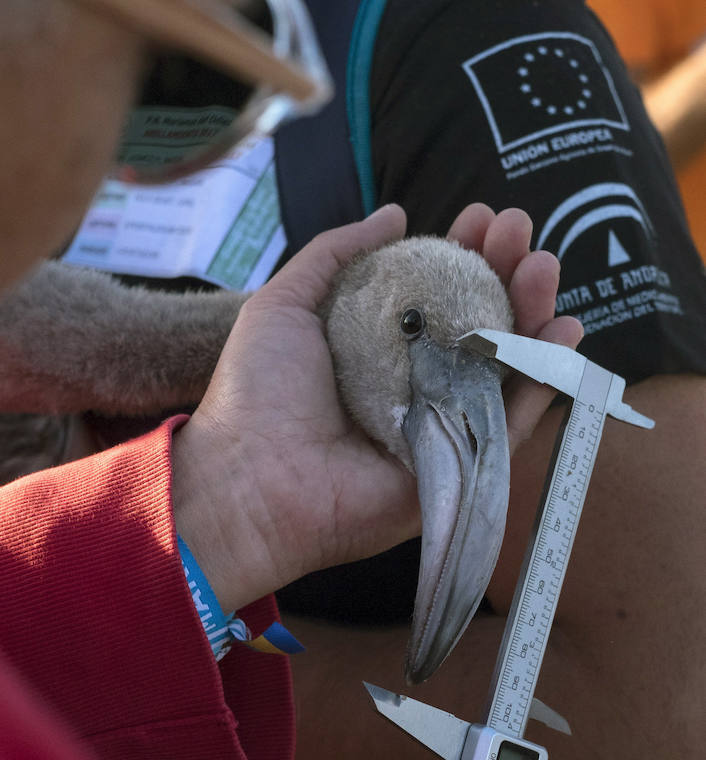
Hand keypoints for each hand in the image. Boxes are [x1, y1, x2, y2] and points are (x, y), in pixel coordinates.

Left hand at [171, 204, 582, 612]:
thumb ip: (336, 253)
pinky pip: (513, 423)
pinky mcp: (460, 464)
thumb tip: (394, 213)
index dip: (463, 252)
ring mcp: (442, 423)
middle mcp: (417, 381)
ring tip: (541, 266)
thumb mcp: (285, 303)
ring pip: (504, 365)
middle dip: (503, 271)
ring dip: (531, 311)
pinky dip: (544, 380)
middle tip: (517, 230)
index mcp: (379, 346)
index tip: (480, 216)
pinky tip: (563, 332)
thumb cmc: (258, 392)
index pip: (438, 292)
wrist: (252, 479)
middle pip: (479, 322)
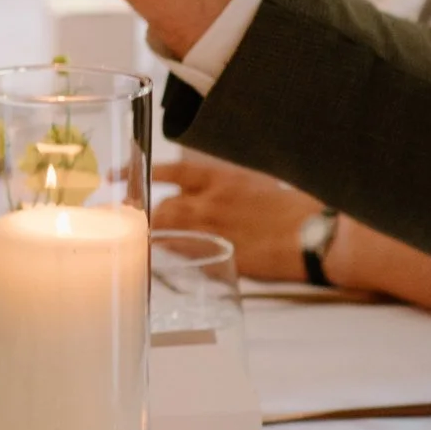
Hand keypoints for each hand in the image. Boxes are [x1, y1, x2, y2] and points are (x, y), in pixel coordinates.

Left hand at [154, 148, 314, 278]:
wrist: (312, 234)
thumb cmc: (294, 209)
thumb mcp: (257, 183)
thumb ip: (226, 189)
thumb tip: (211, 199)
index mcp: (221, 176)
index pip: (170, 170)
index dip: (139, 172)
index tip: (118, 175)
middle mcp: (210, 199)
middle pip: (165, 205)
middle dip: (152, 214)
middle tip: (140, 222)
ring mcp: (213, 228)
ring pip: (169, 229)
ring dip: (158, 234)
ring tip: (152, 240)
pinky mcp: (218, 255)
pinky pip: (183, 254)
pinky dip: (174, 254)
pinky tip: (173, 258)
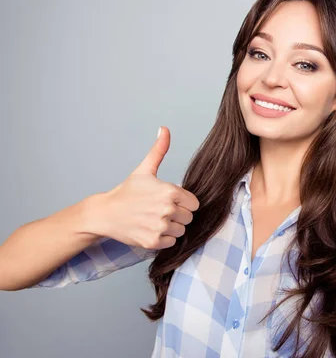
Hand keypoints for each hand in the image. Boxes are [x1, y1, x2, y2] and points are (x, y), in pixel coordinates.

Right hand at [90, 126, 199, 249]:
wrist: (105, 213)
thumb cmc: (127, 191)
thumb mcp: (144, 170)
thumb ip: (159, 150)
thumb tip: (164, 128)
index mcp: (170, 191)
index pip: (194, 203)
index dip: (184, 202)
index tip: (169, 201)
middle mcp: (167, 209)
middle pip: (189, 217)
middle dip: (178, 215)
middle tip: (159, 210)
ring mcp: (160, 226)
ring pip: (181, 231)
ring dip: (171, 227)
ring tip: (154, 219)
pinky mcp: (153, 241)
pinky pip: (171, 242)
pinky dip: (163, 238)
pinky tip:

Your assignment: Out of the records above, return only the lines from the one with "thumb mcp: (285, 303)" through the one with "middle dip: (178, 215)", exactly, and none of the pictures.

Exercise solution:
thumb mcp: (285, 303)
ring pip: (504, 365)
middle dip: (503, 271)
ring dip: (531, 311)
pinky dip: (544, 380)
middle tip: (517, 230)
index mcp: (379, 346)
index tip: (480, 216)
pinky tip: (563, 332)
thumb cmc: (258, 392)
index pip: (438, 292)
wrist: (252, 479)
middle pip: (479, 322)
Hand keypoints for each hand in the image. Boxes are [x1, y1, x2, y2] and points are (x, y), in pixel coordinates.

Left hand at [154, 148, 314, 278]:
wrist: (312, 234)
thumb cmc: (294, 209)
thumb mcp: (257, 183)
thumb ip: (226, 189)
thumb tip: (211, 199)
index mcp: (221, 176)
index pip: (170, 170)
index dip: (139, 172)
index tip: (118, 175)
middle mcp: (210, 199)
middle pip: (165, 205)
middle dip: (152, 214)
middle tip: (140, 222)
ring mcp: (213, 228)
ring pip: (169, 229)
ring dip: (158, 234)
ring tip: (152, 240)
pinky mcp: (218, 255)
pinky pip: (183, 254)
pinky dip: (174, 254)
pinky tip: (173, 258)
Hand keypoints for each hand in the image. Boxes are [x1, y1, x2, y2] and points are (x, y), in pixel coordinates.

Right hand at [90, 126, 199, 249]:
wrist: (105, 213)
thumb cmc: (127, 191)
thumb mcp: (144, 170)
thumb ip: (159, 150)
thumb tip: (164, 128)
index mcp: (170, 191)
index pip: (194, 203)
index dip: (184, 202)
index tip: (169, 201)
middle mcp: (167, 209)
middle pip: (189, 217)
middle dip: (178, 215)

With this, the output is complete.